Turbine machines, such as turbofan gas turbine engines or land based turbine generators, typically include a compressor section, a combustor section and a turbine section. During operation, air is pressurized in the compressor section and mixed with fuel in the combustor section for generating hot combustion gases. The hot combustion gases flow through the turbine section which extracts energy from the hot combustion gases to power the compressor section and in the case of turbine generators, drive the turbine power shaft.
Many turbine machines include axial-flow type compressor sections in which the flow of compressed air is parallel to an engine centerline axis. Axial-flow compressors may utilize multiple stages to obtain the pressure levels needed to achieve desired thermodynamic cycle goals. A typical compressor stage consists of a row of rotating airfoils (called rotor blades) and a row of stationary airfoils (called stator vanes).
One design feature of an axial-flow compressor section that affects compressor performance and stability is tip clearance flow.

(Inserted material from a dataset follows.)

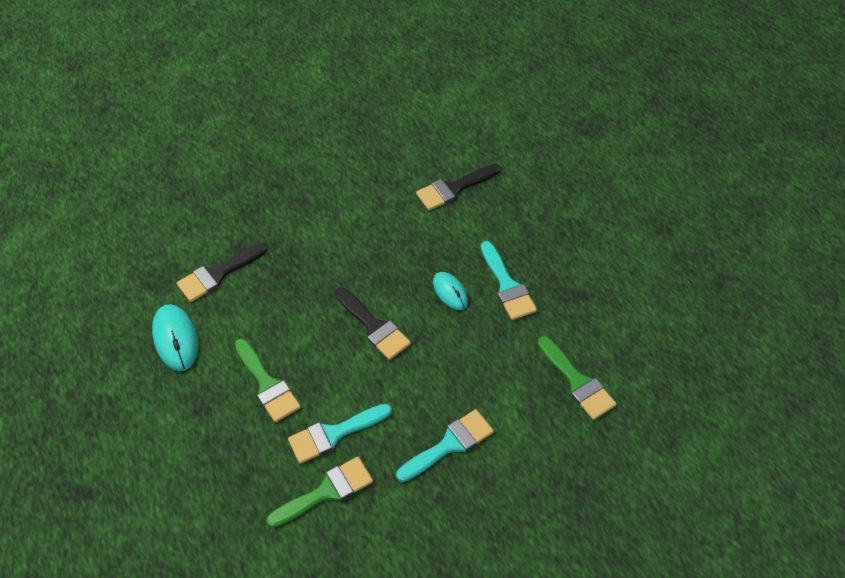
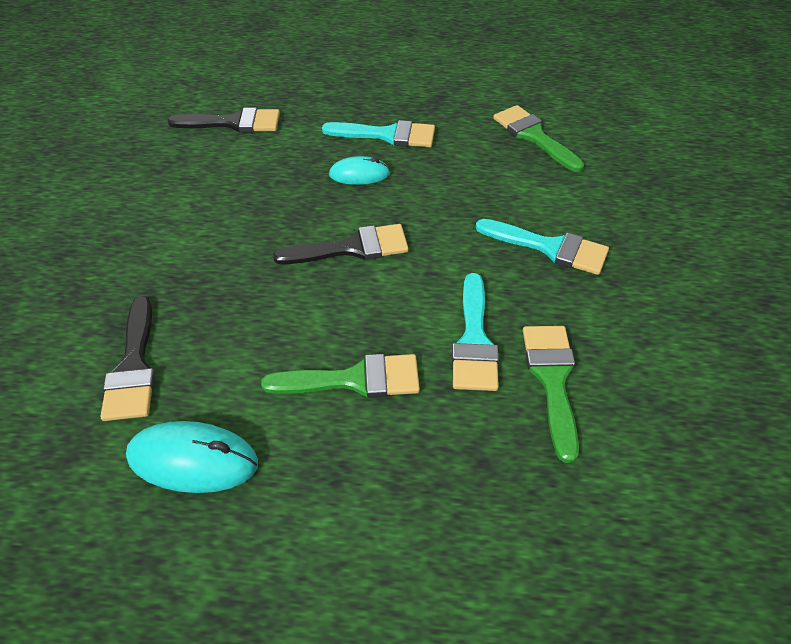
camera: 60 degrees left, 5 degrees down
turquoise brush [396,409,494,482] -> turquoise brush turned 120 degrees clockwise [476,219,609,275]
black brush [416,164,500,210] -> black brush turned 90 degrees counterclockwise [167,108,280,132]
green brush [538,336,617,420] -> green brush turned 120 degrees counterclockwise [493,105,584,172]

A small gap extends between the tip of each rotor blade airfoil and a surrounding shroud in each compressor stage. Tip clearance flow is defined as the flow of fluid between the rotor tip and an outer shroud from the high pressure side (pressure side) to the low pressure side (suction side) of the rotor blade. Tip clearance flow reduces the ability of the compressor section to sustain pressure rise, increases losses and may have a negative impact on stall margin (i.e., the point at which the compressor section can no longer sustain an increase in pressure such that the gas turbine engine stalls).
At the airfoil tip in the region where the airfoil and its boundary layer interact with the endwall boundary layer and the tip leakage flow, the aerodynamic loading tends to be higher than at the airfoil midspan. High aerodynamic loading results in higher turning deviation, larger losses and an increased likelihood of boundary layer separation. Bulk separation of the boundary layer on rotor tips is one mechanism for compressor stall.